**Data shown**:
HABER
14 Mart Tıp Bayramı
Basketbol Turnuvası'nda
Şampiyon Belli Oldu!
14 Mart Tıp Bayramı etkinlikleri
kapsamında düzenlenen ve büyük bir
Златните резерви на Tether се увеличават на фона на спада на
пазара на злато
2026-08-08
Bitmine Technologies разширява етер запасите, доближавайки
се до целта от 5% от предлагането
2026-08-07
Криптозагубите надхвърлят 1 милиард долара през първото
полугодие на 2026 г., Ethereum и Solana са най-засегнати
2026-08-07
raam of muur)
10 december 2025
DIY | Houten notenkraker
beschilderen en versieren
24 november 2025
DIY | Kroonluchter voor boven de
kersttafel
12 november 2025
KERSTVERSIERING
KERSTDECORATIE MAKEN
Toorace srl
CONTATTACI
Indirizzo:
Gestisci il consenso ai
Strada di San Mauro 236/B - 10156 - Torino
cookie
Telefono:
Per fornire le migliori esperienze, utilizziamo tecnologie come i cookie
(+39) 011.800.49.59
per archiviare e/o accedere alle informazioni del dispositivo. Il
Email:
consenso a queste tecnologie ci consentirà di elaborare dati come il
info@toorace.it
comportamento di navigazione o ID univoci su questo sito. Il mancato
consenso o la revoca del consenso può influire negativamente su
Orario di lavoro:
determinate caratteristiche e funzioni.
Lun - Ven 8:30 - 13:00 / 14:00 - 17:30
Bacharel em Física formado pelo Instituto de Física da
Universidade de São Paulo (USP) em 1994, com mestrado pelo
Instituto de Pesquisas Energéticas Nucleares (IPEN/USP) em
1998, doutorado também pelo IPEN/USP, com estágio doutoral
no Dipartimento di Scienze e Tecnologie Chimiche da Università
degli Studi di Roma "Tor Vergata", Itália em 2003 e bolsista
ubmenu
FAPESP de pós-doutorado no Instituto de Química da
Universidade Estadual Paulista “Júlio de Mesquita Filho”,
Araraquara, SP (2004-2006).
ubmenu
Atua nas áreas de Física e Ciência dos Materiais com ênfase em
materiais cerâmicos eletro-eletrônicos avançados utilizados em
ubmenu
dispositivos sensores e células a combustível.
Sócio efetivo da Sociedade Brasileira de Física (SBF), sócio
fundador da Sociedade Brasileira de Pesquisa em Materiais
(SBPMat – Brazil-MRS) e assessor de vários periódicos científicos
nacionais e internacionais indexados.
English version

**What the task asks**: Please repeat the records so that each one reads exactly as it does above.

**Exercise response**:
HABER
14 Mart Tıp Bayramı
Basketbol Turnuvası'nda
Şampiyon Belli Oldu!
14 Mart Tıp Bayramı etkinlikleri
kapsamında düzenlenen ve büyük bir
Златните резерви на Tether се увеличават на фона на спада на
пазара на злато
2026-08-08
Bitmine Technologies разширява етер запасите, доближавайки
се до целта от 5% от предлагането
2026-08-07
Криптозагубите надхвърлят 1 милиард долара през първото
полугодие на 2026 г., Ethereum и Solana са най-засегнати
2026-08-07
raam of muur)
10 december 2025
DIY | Houten notenkraker
beschilderen en versieren
24 november 2025
DIY | Kroonluchter voor boven de
kersttafel
12 november 2025
KERSTVERSIERING
KERSTDECORATIE MAKEN
Toorace srl
CONTATTACI
Indirizzo:
Gestisci il consenso ai
Strada di San Mauro 236/B - 10156 - Torino
cookie
Telefono:
Per fornire le migliori esperienze, utilizziamo tecnologie come i cookie
(+39) 011.800.49.59
per archiviare e/o accedere alle informazioni del dispositivo. Il
Email:
consenso a queste tecnologie ci consentirà di elaborare dati come il
info@toorace.it
comportamento di navigazione o ID univoci su questo sito. Il mancato
consenso o la revoca del consenso può influire negativamente su
Orario di lavoro:
determinate caratteristiche e funzioni.
Lun - Ven 8:30 - 13:00 / 14:00 - 17:30
Bacharel em Física formado pelo Instituto de Física da
Universidade de São Paulo (USP) em 1994, com mestrado pelo
Instituto de Pesquisas Energéticas Nucleares (IPEN/USP) em
1998, doutorado também pelo IPEN/USP, com estágio doutoral
no Dipartimento di Scienze e Tecnologie Chimiche da Università
degli Studi di Roma "Tor Vergata", Itália em 2003 e bolsista
ubmenu
FAPESP de pós-doutorado no Instituto de Química da
Universidade Estadual Paulista “Júlio de Mesquita Filho”,
Araraquara, SP (2004-2006).
ubmenu
Atua nas áreas de Física e Ciência dos Materiais com ênfase em
materiais cerâmicos eletro-eletrônicos avançados utilizados em
ubmenu
dispositivos sensores e células a combustível.
Sócio efetivo da Sociedade Brasileira de Física (SBF), sócio
fundador da Sociedade Brasileira de Pesquisa em Materiais
(SBPMat – Brazil-MRS) e assessor de vários periódicos científicos
nacionais e internacionais indexados.
English version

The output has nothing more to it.